# American Airlines outage



## jis (Apr 16, 2013)

American Airlines IT systems failed early in the morning grounding most of American Airlines for most of the morning and early afternoon today.

http://www.cbsnews.com/8301-505123_162-57579885/american-airlines-grounds-flights-after-computer-outage/

In addition, initially American Airlines incorrectly blamed SABRE whose reservation system AA uses. There was nothing wrong with SABRE and it was working fine all day. Later AA apologized for that faux pas.

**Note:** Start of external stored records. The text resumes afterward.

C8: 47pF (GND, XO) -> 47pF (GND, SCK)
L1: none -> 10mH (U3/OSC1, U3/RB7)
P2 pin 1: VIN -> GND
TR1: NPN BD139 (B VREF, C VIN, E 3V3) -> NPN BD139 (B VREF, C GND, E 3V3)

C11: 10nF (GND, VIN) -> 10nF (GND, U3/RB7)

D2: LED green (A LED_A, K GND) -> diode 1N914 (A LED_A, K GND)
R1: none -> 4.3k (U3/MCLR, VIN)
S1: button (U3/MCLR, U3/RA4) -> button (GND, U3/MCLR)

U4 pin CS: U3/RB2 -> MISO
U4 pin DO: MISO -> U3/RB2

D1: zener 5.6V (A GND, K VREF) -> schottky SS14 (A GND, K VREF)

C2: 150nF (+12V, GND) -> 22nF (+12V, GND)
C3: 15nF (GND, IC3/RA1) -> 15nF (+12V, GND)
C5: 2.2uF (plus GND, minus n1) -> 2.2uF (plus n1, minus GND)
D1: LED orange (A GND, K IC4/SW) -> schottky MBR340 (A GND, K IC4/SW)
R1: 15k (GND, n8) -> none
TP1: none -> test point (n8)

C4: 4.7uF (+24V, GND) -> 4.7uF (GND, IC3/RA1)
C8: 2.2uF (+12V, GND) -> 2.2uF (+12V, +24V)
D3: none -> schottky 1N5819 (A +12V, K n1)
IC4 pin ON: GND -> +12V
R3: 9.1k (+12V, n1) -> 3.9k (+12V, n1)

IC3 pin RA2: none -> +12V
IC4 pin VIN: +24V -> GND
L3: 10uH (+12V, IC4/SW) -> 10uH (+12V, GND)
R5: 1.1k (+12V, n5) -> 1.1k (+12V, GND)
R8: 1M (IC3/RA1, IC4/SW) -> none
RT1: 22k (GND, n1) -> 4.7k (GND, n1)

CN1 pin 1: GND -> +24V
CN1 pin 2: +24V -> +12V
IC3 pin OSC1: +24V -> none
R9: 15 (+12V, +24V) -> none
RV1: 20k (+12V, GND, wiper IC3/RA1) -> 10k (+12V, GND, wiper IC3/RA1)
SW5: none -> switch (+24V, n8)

In this age of e-Tickets, you are really up the creek without a paddle when you lose access to all the e-Ticket info.


----------



## leemell (Apr 16, 2013)

jis said:


> American Airlines IT systems failed early in the morning grounding most of American Airlines for most of the morning and early afternoon today.
> http://www.cbsnews.com/8301-505123_162-57579885/american-airlines-grounds-flights-after-computer-outage/
> 
> In addition, initially American Airlines incorrectly blamed SABRE whose reservation system AA uses. There was nothing wrong with SABRE and it was working fine all day. Later AA apologized for that faux pas.
> ...


SABRE was originally developed by AA and IBM in the 60's and later sold an independently operated company Sabre Holdings, and it is was in COBOL! If I had to guess that in the many multiple millions of lines of code in this behemoth, there still is come COBOL.


----------



## Devil's Advocate (Apr 16, 2013)

COBOL is still used more than most people probably realize. Same thing with FORTRAN. Some of the world's most critical PLC systems are as open as a slice of Swiss cheese to anyone with the right manual. The more you know about how the real world of technology actually works the more amazing it is that it doesn't crater more often.


----------



## Nathanael (Apr 16, 2013)

The biggest problems with most of these early FORTRAN and COBOL programs are:

(1) Lack of data-code separation;

(2) Lack of proper subroutine structure.

This makes them really and truly hard to replace with modern programs. Modern programming languages frequently enforce #2 and nearly always enforce #1.


----------



## railiner (Apr 17, 2013)

I am not an IT person, but if I remember history correctly, wasn't it AA's SABRE people that developed the 'SPIKE', later 'ARROW', passenger reservation system for Amtrak in the 1970's?


----------



## saxman (Apr 17, 2013)

I read this as I was trying to get to DFW on United and watching all the seats on United disappear for AA folks coming over. Made for a fun commute home! Got to DFW via Dallas Love and taking 2 DART buses and a train to find passengers everywhere! Looks like many of them were waiting for chartered vans to take them to hotels that normally don't provide van service. Glad I was able to escape to my house!


----------



## Michigan Mom (Apr 23, 2013)

SABRE is a huge system, so there is no such thing as a small problem when it goes offline.


----------